== KUTIPAN TEKS
Berdasarkan data UNESCO, minat baca masyarakat yang hanya 1:1.000. Artinya, dari 1.000 penduduk Indonesia, hanya satu yang memiliki minat baca. Sisanya, 999 orang, kurang memiliki keinginan untuk membaca. Riset berbeda bertajuk “Most Littered Nation In the World” yang dilakukan oleh Cenral Connecticut State University pada Maret 2016 lalu, Indonesia dinyatakan menduduki peringkat ke-60 dari 61 negara soal minat membaca. Indonesia persis berada di bawah Thailand (59) dan di atas Bostwana (61). Padahal dari segi penilaian infrastruktur yang mendukung membaca, peringkat Indonesia berada di atas negara-negara Eropa, seperti penyediaan e-book. (Republika.co.id, 2016)
====
**DAFTAR TUGAS**
a – Menurut kutipan tentang minat baca, di peringkat berapa Indonesia berada dari 61 negara dalam riset Maret 2016?
b – Teruskan kutipan tentang minat baca, mulai tepat setelah kalimat terakhirnya.
== DATA YANG DIBERIKAN
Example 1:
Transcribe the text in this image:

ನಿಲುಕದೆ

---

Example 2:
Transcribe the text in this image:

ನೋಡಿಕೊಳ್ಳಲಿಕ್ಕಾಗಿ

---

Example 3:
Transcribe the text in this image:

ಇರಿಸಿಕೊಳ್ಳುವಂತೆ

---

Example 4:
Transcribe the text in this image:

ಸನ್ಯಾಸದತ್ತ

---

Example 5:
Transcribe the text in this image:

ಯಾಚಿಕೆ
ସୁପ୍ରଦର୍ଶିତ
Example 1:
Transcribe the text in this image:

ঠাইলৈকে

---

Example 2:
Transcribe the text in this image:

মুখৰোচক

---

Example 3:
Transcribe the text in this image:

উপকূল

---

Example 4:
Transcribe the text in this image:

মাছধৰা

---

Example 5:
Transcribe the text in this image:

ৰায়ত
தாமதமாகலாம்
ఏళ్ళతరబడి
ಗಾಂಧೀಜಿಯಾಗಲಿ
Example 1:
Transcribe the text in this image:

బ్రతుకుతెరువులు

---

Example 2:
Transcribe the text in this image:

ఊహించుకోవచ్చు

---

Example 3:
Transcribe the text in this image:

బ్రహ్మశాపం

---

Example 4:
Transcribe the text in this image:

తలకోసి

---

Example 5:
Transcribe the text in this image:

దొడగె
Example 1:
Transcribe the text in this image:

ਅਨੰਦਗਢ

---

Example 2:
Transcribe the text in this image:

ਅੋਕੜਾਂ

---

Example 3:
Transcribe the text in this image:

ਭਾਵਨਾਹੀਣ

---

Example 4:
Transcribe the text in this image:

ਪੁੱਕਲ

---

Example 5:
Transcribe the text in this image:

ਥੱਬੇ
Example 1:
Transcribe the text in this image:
====
**JAWABAN TIAP TUGAS**
a – Peringkat ke-60.

b –
Hasil yang sama ditunjukkan dari hasil preliminary research yang telah dilakukan oleh penulis pada 111 responden. Dari 111 responden, terdapat 98 responden (88%) yang pernah menggunakan e-book dan sebanyak 13 (12%) responden belum pernah menggunakan e-book. Ironisnya, meskipun terdapat 98 responden (88%) yang pernah menggunakan e-book, terdapat kecenderungan untuk menggunakan printed book dibandingkan e-book yang dapat dilihat pada gambar 1.3. Dari 111 responden yang tersebut, hanya terdapat sebanyak 36 responden (32%)  yang memilih menggunakan e-book dan terdapat responden sebanyak 75 responden (68%) yang memilih menggunakan printed book.

Penulis mengajukan pertanyaan kepada 75 responden (68%) yang memilih lebih menggunakan printed book dibandingkan e-book, apakah mereka bersedia untuk mencoba menggunakan e-book atau tidak. Dan terdapat 35 responden (46%) yang mempunyai niatan untuk mencoba menggunakan e-book, 32 responden (43%) yang mungkin akan mencoba menggunakan e-book dan 8 responden (11%) yang tidak mempunyai niat untuk menggunakan e-book. Hal ini menunjukkan bahwa biarpun 75 responden (68%)  lebih memilih menggunakan printed book, persentase responden yang mempunyai niat untuk mencoba menggunakan e-book lebih besar dibandingkan yang tidak mempunyai niat untuk mencoba menggunakan e-book.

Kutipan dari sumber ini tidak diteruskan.